Elle appela sans plus attendre l'hôtel dont le numéro figurait en bonne place dans la brochure publicitaire mise à sa disposition :

— Bonjour, le Fort du Large, hôtel-restaurant quatre étoiles, Florine à votre service, que puis-je pour vous ?

— Bonjour, je souhaiterais réserver une chambre chez vous pour demain soir. Est-ce possible ?

Cette phrase à peine prononcée, Bénédicte pensa que ce mois-ci, son budget serait un peu à l'étroit. Dans un établissement de ce genre, la nuit c'était 250 € minimum. Et c'est presque avec soulagement qu'elle entendit :

— Je suis désolée, mais l'hôtel est complet.

— Et dimanche ?

— Nous sommes complets pour le week-end entier.

— Et une table au restaurant pour ce soir ou demain ?

— Vous n'avez pas de chance, l'établissement accueille un groupe qui a également réservé le restaurant.

Bénédicte décida de tendre une perche :

— Ah oui, je vois, une partie de ce groupe loge à la Vigie, n'est-ce pas ?

— En effet, nous ne pouvions accueillir tout le monde. Nous n'avons que dix chambres et il en fallait quinze.

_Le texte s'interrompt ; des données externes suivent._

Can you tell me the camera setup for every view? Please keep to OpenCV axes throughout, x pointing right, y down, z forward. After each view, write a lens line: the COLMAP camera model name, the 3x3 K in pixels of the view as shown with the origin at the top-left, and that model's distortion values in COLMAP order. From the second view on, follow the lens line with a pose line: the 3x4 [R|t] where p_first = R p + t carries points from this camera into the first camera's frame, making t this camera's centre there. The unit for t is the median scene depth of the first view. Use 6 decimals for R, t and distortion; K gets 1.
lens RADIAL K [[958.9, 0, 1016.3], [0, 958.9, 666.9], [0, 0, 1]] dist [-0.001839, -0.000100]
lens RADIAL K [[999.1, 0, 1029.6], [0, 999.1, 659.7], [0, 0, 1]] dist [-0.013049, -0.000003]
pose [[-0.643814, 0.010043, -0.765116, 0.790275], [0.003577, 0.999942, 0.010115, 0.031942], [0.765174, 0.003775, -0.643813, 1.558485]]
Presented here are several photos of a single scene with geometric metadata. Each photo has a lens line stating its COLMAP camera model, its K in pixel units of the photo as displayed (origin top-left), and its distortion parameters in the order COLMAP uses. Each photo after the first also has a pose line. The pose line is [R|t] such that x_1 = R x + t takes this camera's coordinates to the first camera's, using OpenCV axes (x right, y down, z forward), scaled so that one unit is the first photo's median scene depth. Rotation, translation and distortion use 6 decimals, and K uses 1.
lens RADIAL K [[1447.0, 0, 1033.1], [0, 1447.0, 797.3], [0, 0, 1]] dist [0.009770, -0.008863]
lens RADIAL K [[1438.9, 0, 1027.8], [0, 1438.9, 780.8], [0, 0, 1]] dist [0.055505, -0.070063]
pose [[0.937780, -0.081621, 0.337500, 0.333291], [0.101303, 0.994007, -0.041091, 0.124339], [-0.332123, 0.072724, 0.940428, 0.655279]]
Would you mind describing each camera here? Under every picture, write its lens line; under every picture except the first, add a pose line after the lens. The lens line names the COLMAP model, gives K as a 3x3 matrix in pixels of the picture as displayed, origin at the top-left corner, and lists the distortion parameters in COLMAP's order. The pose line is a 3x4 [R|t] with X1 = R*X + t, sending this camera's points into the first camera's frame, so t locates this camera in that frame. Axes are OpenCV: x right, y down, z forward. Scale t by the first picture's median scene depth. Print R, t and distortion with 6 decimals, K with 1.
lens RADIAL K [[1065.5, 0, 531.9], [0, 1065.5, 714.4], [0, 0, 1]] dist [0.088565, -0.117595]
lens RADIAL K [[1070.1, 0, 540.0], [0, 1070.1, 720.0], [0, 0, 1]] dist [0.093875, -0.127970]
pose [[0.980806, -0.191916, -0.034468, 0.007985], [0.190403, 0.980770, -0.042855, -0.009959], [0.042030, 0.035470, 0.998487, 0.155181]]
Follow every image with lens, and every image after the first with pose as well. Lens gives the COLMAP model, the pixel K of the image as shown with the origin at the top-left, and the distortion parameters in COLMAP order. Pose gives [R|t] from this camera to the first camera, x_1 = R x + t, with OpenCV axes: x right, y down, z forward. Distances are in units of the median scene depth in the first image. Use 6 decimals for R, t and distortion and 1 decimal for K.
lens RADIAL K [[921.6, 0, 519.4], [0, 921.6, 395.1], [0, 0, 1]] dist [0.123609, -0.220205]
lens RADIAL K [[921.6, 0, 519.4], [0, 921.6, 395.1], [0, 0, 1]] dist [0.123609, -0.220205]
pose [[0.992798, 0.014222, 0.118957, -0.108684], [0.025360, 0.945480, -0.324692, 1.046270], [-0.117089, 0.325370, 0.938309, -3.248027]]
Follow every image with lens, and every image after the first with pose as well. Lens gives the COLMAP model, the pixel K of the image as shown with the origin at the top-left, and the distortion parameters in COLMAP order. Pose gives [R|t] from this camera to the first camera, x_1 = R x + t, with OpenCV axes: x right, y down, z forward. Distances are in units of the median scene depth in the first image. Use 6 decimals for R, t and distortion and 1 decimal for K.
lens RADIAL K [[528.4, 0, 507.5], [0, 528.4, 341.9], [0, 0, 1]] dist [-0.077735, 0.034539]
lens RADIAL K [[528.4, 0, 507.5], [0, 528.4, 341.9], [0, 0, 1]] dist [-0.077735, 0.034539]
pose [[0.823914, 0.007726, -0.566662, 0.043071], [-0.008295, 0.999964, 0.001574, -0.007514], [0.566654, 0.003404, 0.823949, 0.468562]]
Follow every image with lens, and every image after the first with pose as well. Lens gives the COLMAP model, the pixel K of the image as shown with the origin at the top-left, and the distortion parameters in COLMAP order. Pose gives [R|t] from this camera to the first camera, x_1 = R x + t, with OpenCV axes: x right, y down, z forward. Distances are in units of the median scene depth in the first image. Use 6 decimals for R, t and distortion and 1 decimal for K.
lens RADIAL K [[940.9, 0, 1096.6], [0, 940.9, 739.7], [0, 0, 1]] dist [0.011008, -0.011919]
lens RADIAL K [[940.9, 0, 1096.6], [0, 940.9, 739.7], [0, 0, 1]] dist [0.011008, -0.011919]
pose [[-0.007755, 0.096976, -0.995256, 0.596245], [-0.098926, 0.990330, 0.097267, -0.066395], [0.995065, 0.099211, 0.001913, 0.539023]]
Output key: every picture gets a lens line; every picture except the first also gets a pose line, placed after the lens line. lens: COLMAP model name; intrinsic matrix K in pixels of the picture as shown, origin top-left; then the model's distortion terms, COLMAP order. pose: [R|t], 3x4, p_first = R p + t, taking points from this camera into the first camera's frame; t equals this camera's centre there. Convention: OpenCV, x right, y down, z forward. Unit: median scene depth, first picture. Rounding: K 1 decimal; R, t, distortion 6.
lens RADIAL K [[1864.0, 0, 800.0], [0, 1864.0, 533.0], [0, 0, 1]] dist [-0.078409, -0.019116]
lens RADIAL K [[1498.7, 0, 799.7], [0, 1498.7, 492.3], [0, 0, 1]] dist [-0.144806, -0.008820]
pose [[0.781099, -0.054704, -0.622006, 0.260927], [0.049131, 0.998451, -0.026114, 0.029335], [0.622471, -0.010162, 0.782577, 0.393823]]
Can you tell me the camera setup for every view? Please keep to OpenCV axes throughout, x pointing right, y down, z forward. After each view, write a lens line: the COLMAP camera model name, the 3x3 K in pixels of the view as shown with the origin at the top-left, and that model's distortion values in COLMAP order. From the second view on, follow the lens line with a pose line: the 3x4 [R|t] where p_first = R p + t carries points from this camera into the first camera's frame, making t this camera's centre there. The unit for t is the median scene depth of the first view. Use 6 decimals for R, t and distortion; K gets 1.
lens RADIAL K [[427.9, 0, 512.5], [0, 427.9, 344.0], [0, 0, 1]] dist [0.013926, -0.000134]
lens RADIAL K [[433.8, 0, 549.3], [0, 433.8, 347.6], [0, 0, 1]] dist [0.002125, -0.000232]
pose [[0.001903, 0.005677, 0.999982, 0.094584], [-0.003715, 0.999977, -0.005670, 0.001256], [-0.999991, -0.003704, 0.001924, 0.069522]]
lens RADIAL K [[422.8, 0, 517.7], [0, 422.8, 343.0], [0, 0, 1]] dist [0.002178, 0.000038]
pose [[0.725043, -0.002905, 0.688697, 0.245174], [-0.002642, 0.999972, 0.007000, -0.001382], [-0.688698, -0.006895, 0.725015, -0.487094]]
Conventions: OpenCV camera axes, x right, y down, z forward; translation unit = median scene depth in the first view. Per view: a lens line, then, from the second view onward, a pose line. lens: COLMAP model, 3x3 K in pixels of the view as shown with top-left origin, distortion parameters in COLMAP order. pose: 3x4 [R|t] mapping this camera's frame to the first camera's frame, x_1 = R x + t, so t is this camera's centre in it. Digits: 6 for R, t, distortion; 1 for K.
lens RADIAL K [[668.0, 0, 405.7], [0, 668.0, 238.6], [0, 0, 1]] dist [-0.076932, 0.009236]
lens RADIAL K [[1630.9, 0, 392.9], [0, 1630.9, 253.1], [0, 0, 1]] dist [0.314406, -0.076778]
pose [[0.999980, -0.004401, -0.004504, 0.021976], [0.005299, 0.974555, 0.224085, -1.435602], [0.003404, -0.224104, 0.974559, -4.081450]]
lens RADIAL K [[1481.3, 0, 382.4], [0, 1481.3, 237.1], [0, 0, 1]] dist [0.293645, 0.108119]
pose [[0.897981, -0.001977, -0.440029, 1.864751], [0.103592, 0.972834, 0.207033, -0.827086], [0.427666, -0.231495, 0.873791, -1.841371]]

Bénédicte calcula : cinq chauffeurs et cinq jeunes femmes. Plus cinq autres personnes.Dix hommes et cinq femmes. Logés séparément et individuellement. De plus en plus bizarre. Elle reprit :

— Cinq berlines noires à suivre, cela ne passe inaperçu. Je crois les avoir vu s'arrêter à la Vigie, comme j'arrivais.

— C'est possible, oui.

Bénédicte comprit que sa curiosité commençait à lasser. Elle coupa court :

— Bon, tant pis, je regrette. À une autre fois, peut-être.
— À votre service, madame.

Le ton avait changé. Bénédicte eut conscience d'en avoir un peu trop fait.